The array of vast pantechnicons that have disgorged equipment for numerous cycle teams and which are parked up in Playa de Muro are there because it is hoped the Mallorca Challenge will be staged in reasonable weather. They'll be lucky if they don't have to shift some snow when they head off into the mountains.

Team Sky will be without Mark Cavendish. He must have known something, as he has gone off to Qatar for a different race, leaving some of his team-mates to be lashed by the icy winds as they ride along Mallorcan roads.

And all the time, as Mallorca suffers a freeze, it is 20 degrees in the Canary Islands. Winter tourism? Enough said. For this is February. In 1956 the coldest weather on record was registered in February. Minus 13.5 degrees at Lluc; it was minus ten in Palma that year. It happens. Not as dramatically, but to expect that a winter in Mallorca will pass with consistently fine and mild weather would be a mistake.
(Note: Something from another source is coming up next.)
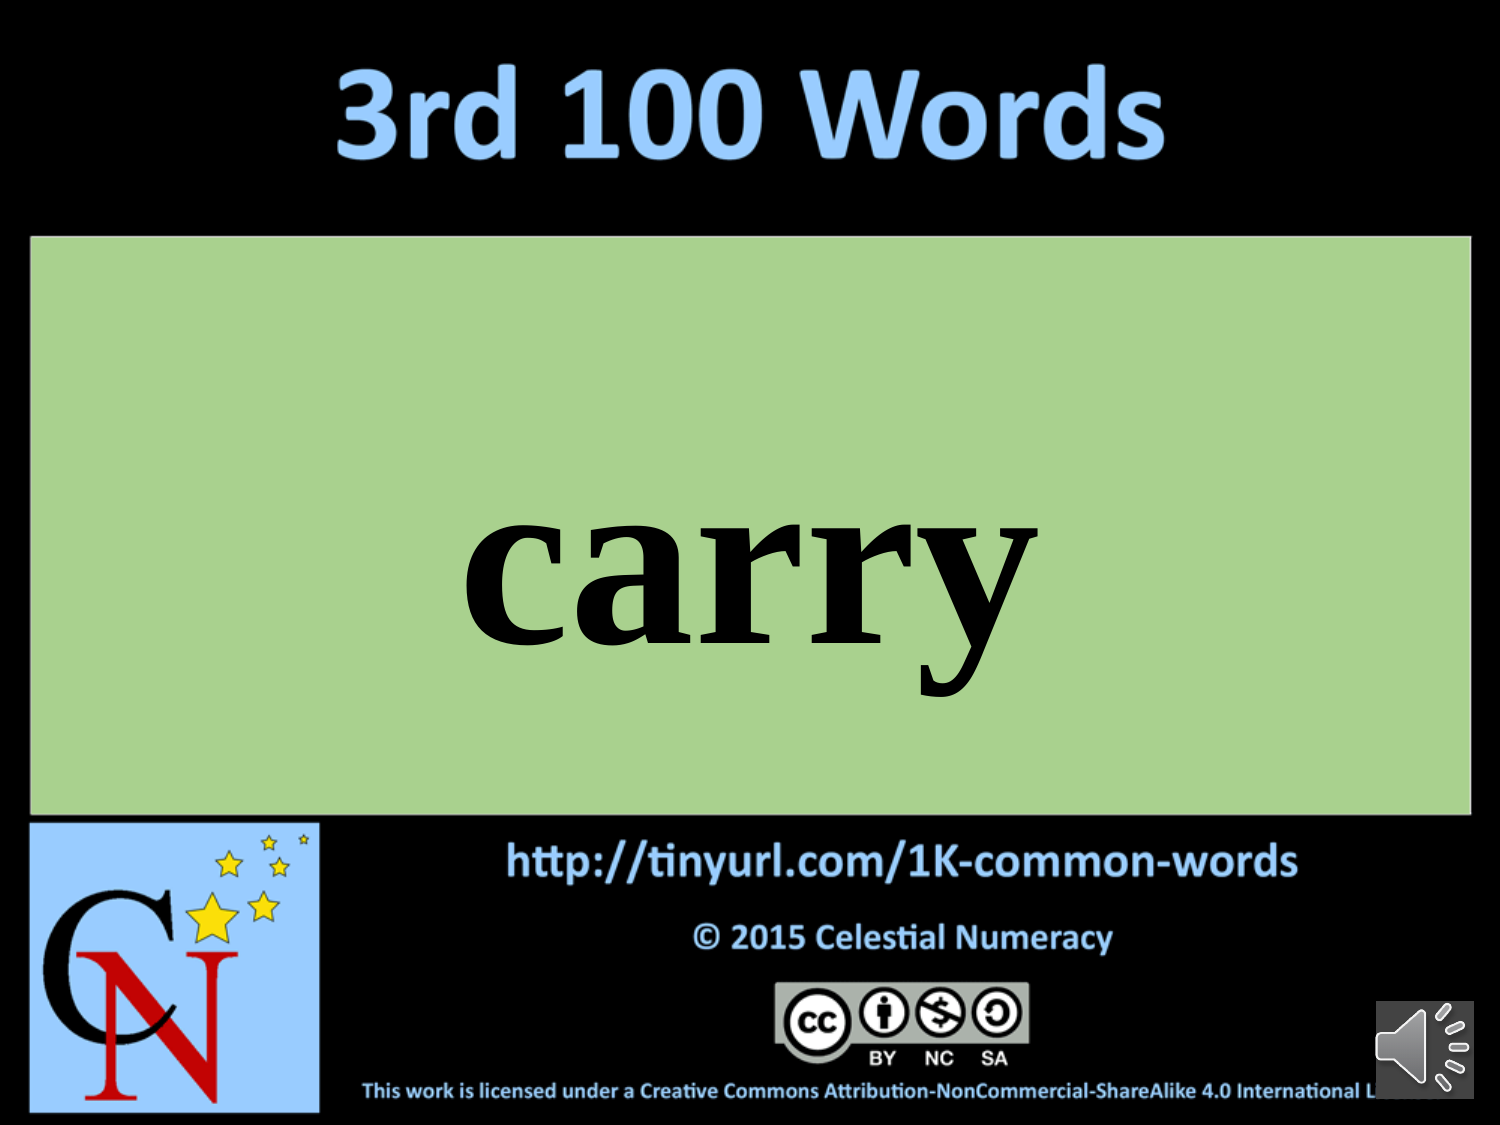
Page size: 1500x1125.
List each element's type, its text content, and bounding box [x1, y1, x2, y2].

There is one reason and one reason alone why there is not a buoyant winter tourism season in Mallorca and that is the weather. End of story. The good weather that there is can lull one into a false belief that the weather is good enough for airlines and tour operators to make more of a commitment, but it is a false belief because the truth can be painful. And it is often spoken in February, whether there is snow or there isn't and whether you can smell snow or not.